Más que para Richard Pipes, por tanto, para quien la obra de Figes sí que supone un auténtico torpedo en la línea de flotación, aunque él atenúe este efecto lo más posible, es para el grupo marxista británico de los E. H. Carr, Isaac Deutscher, Christopher Hill y Maurice Dobb; la más difundida, por cierto, en España durante los años sesenta y setenta. ¿Qué decir ahora sobre el «debate» entre Carr y Deutscher, el primero subrayando el lado conservador de la obra de Lenin y, sobre todo, de Stalin a título de artífices del papel modernizador del Estado que habían heredado de Pedro el Grande, mientras, Deutscher, sin perjuicio de lo anterior, reivindicaba el legado revolucionario del bolchevismo y consideraba la figura de Trotsky la mejor inspiración para llevar a cabo la reconversión del estalinismo en una democracia socialista? La lectura de Christopher Hill, por su parte, produce la sensación de que Octubre de 1917 fue el antecedente, en versión rusa, del triunfo del Frente Popular francés y, por lo tanto, de ese pluripartidismo soviético, añorado por Figes, cuando se trató, exactamente, de lo contrario. El muy respetado economista marxista de Cambridge, Maurice Dobb, en fin, ignora lo que era algo más y algo peor que una implacable explotación de los obreros y campesinos rusos por obra del régimen bolchevique, ya que, al parecer, la indignación sólo cabe en el caso de la pionera revolución industrial británica, debidamente encuadrada en los horrores de la «acumulación primitiva» del capital. Lo peor es que, para Dobb, el modelo económico soviético resultaba idóneo para salir del subdesarrollo.

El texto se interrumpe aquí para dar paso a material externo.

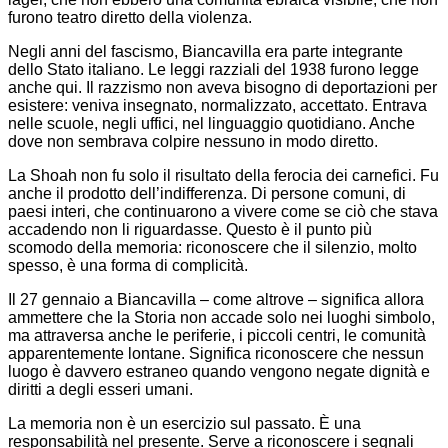
furono teatro diretto della violenza.
Negli anni del fascismo, Biancavilla era parte integrante
dello Stato italiano. Le leggi razziali del 1938 furono legge
anche qui. Il razzismo non aveva bisogno di deportazioni per
esistere: veniva insegnato, normalizzato, accettato. Entrava
nelle scuole, negli uffici, nel linguaggio quotidiano. Anche
dove non sembrava colpire nessuno in modo diretto.
La Shoah non fu solo il risultato della ferocia dei carnefici. Fu
anche il prodotto dell’indifferenza. Di persone comuni, di
paesi interi, che continuarono a vivere come se ciò che stava
accadendo non li riguardasse. Questo è il punto più
scomodo della memoria: riconoscere che il silenzio, molto
spesso, è una forma di complicità.
Il 27 gennaio a Biancavilla – come altrove – significa allora
ammettere che la Storia non accade solo nei luoghi simbolo,
ma attraversa anche le periferie, i piccoli centri, le comunità
apparentemente lontane. Significa riconoscere che nessun
luogo è davvero estraneo quando vengono negate dignità e
diritti a degli esseri umani.
La memoria non è un esercizio sul passato. È una
responsabilità nel presente. Serve a riconoscere i segnali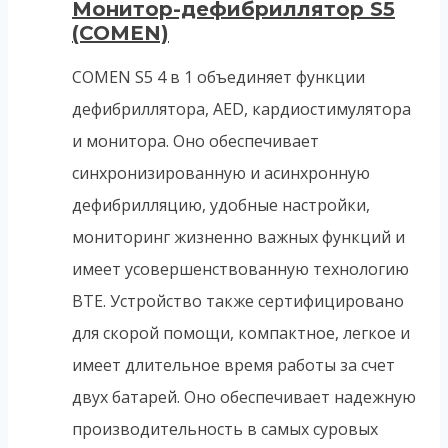
Монитор-дефибриллятор S5
(COMEN)
COMEN S5 4 в 1 объединяет функции
дефибриллятора, AED, кардиостимулятора
и монитора. Оно обеспечивает
синхронизированную и асинхронную
дефибрилляцию, удобные настройки,
мониторинг жизненно важных функций и
имеет усовершенствованную технологию
BTE. Устройство также сертифицировано
для скорой помощи, компактное, легкое и
имеет длительное время работы за счет
двух батарей. Оно обеспечивает надежную
производительность в самых суровых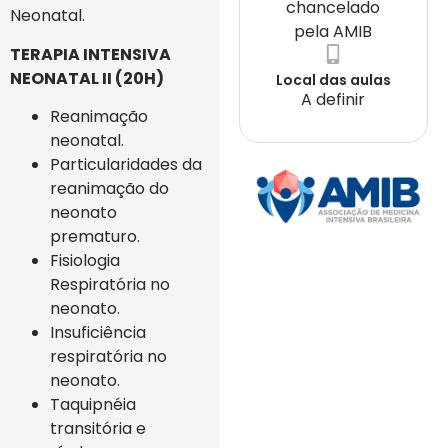
chancelado
Neonatal.
pela AMIB
TERAPIA INTENSIVA
NEONATAL II (20H)
Local das aulas
A definir
Reanimação
neonatal.
Particularidades da
reanimação do
neonato
prematuro.
Fisiologia
Respiratória no
neonato.
Insuficiência
respiratória no
neonato.
Taquipnéia
transitória e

Las conclusiones que se extraen de la obra de Figes son muy distintas. Conforme indica el título de este comentario, que se inspira en uno de los comentarios de Gorki, la agitación revolucionaria, la guerra y el espíritu de venganza social metieron al pueblo ruso en una trampa mortal de la que ya no pudo salir durante décadas. Gracias al gigantesco vacío político creado por la liquidación del zarismo, la debilidad de la democracia rusa, la derrota de los blancos en la guerra civil y de la rebelión inmediatamente posterior de la base obrera y campesina del bolchevismo en 1921, Lenin y su partido –que era también la Internacional Comunista– pudieron dedicarse a difundir, dentro y fuera de Rusia, la gran impostura de que estaban llevando a cabo una titánica empresa de emancipación social. Figes subestima las raíces, las dimensiones y la fuerza ideológica de este embeleco que conserva todavía firmes partidarios. Por desgracia para él, los que se dedicaron y se dedican a desmontarlo, y éste es su caso, pasaron y pasan por contrarrevolucionarios.